Stored data

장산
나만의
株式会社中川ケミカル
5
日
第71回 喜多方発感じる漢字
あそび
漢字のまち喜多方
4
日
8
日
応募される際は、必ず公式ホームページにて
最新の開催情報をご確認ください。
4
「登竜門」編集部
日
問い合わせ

_Task_:
Please output each record exactly as it appears above.

_Answer to this problem_:
장산
나만의
株式会社中川ケミカル
5
日
第71回 喜多方発感じる漢字
あそび
漢字のまち喜多方
4
日
8
日
応募される際は、必ず公式ホームページにて
最新の開催情報をご確認ください。
4
「登竜門」編集部
日
問い合わせ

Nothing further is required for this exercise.